Later, NSA’s data collection programmes were extended, after obtaining permission from the secret courts under the Foreign Intelligence Surveillance Act (FISA).
New information about mass surveillance by the US agencies was disclosed through the official channels on Saturday in response to a federal court order.
President Barack Obama is expected to announce changes to intelligence collection rules in January, after the NSA’s conduct was criticised by domestic and foreign citizens, technology businesses and fellow politicians.
Last week, a US judge ruled that such mass surveillance programmes were “unconstitutional” and questioned whether they were delivering any benefits. Meanwhile the president’s own Task Force has developed 46 recommendations to improve the work of NSA.
According to the Director for National Intelligence James Clapper, the surveillance machine revealed by whistleblower Edward Snowden was originally designed to hunt Al-Qaeda in the aftermath of 9/11, and consisted of two parts. The first – TSP – collected content of certain communications, while the second was capturing electronic communication ‘metadata’ in bulk, including that of the US citizens.
Both programmes had to be authorised by the president every 30-60 days. “Although the precise terms changed over time, each presidential authorization required the minimization of information collected concerning American citizens to the extent consistent with the effective accomplishment of the mission of detection and prevention of acts of terrorism within the United States,” wrote Clapper.

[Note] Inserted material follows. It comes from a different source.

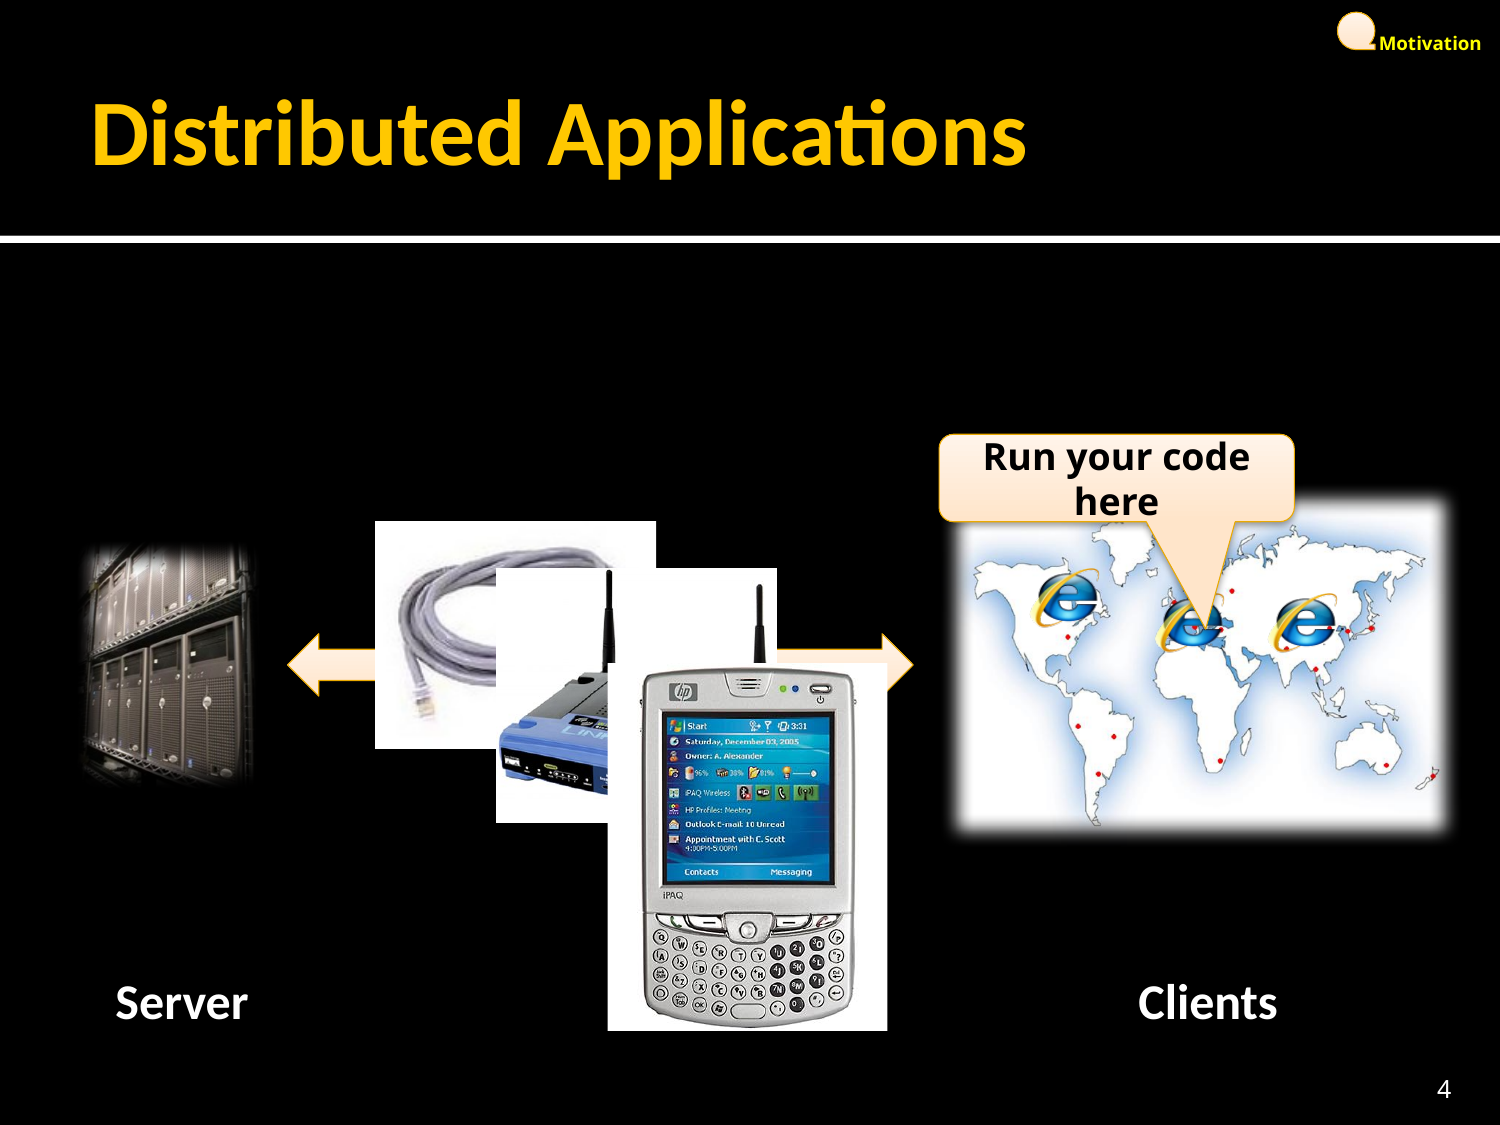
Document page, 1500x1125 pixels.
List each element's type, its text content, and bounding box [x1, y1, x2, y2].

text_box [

The existence of the TSP first came to light in 2005. It was transferred to the authority of FISA and its secret courts in 2007, along with metadata collection programmes.
Later that year, the US Congress enacted the Protect America Act, which was replaced by the FISA Amendments Act of 2008 and allowed the NSA to continue expanding its mass surveillance programmes with the blessing of the FISA courts. And in December 2011, the US government finally decided it didn’t need re-authorization for the bulk collection of Internet metadata.
According to the declassified documents, the government authorised an ever increasing number of surveillance programmes because it was convinced Al-Qaeda would carry out another attack against the US.
A report by the Presidential Task Force published last week had stressed that data-collection efforts should continue, but with some new guidelines. “Excessive surveillance and unjustified secrecy can threaten civil liberties, public trust, and the core processes of democratic self-government,” it said. “All parts of the government, including those that protect our national security, must be subject to the rule of law.”
Meanwhile, US cryptography specialist RSA has categorically denied accusations that it took a $10 million payment in return for building in backdoors into two of its products.